>>>
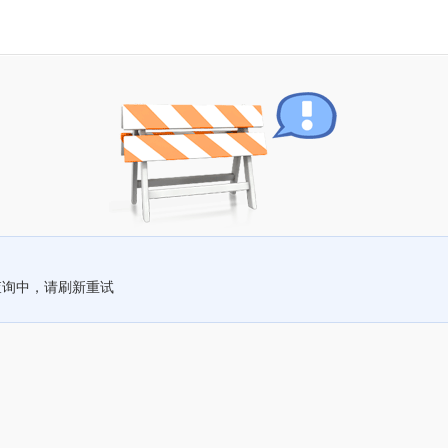
查询中，请刷新重试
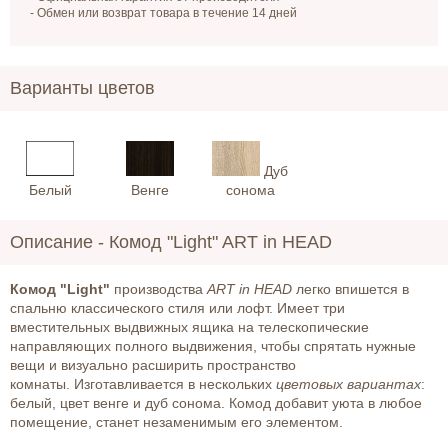
- Обмен или возврат товара в течение 14 дней
Варианты цветов
Дуб
Белый
Венге
сонома
Описание -
Комод "Light" ART in HEAD
Комод "Light"
производства
ART in HEAD
легко впишется в
спальню классического стиля или лофт. Имеет три
вместительных выдвижных ящика на телескопические
направляющих полного выдвижения, чтобы спрятать нужные
вещи и визуально расширить пространство
комнаты. Изготавливается в нескольких
цветовых
вариантах
:
белый, цвет венге и дуб сонома. Комод добавит уюта в любое
помещение, станет незаменимым его элементом.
<<<
§ **WHAT YOU ARE ASKED TO DO**: Every line above that contains the word "сонома" should be reported.

§ **EXERCISE RESULT**:
сонома
белый, цвет венге и дуб сонома. Комод добавит уюта в любое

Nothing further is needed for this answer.